Colin Kaepernick on the sidelines against the Carolina Panthers last week. (Bob Leverone/Associated Press)

A high school football team in Oakland, Calif., got an assist from Colin Kaepernick on Friday when its players showed support for the Black Lives Matter movement by lying on their backs with their hands up during the national anthem.

“I had to come support you all, because the same way you all took a stand and stood with me, I had to come out here and stand with you all,” the San Francisco 49ers backup quarterback told the players from Castlemont High School ahead of their protest (via ESPN). “So I appreciate what you all did. I love you all. You all are my brothers. I’m here with you.”

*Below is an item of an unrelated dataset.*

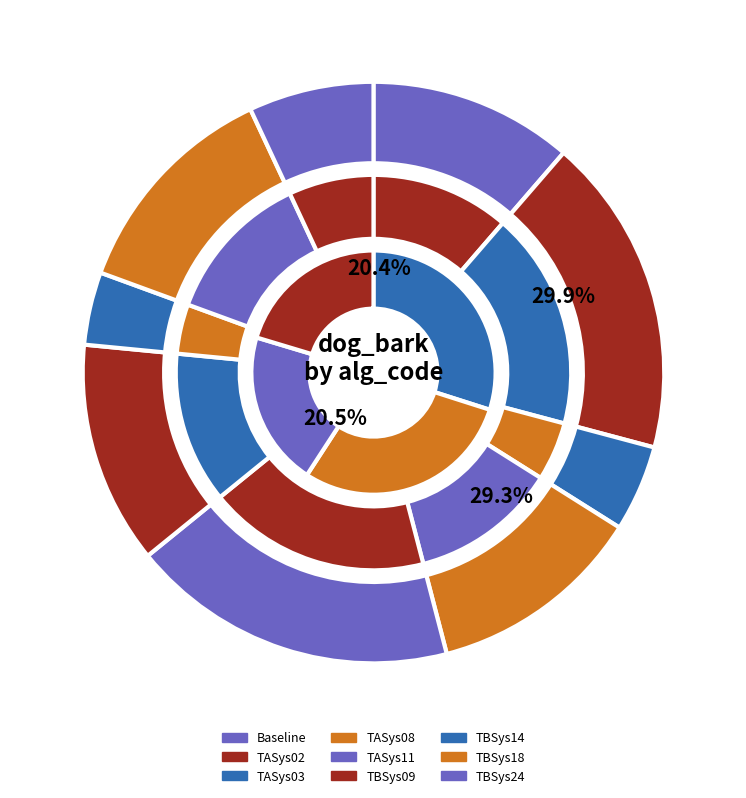

What percentage is NOT represented by TASys11?

81.8%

This is the second week in a row the Castlemont players have protested during the national anthem. Last Friday, they knelt while raising one fist in the air. Kaepernick did not lie down with them, however, opting instead to kneel beside the players in a sign of solidarity.

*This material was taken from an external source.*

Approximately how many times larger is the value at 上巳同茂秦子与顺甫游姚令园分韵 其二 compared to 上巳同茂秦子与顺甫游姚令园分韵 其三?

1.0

Kaepernick first began to protest during the national anthem last month to raise awareness about the state of race relations in the United States.

“To me, this is bigger than football, and it would be selfish on my part to look the other way,” he told NFL Media in late August.

“There are bodies in the street and people getting paid leave and getting away with murder,” he added, referring to the recent spate of police killings of mostly unarmed black men.

Since then, several athletes — both professional and amateur — have followed in Kaepernick’s footsteps. On Wednesday, the first entire professional team, the WNBA’s Indiana Fever, knelt together when the anthem played ahead of its game against the Phoenix Mercury.

The protests are unlikely to stop anytime soon, Golden State Warriors Coach Steve Kerr predicted. He said Wednesday that he expects “something similar” to what Kaepernick and other athletes are doing to happen in the NBA when its season kicks off later next month.

“This is America. This is what our country is about,” Kerr said (via The Undefeated). “It’s a nonviolent protest. It’s what it should be about.”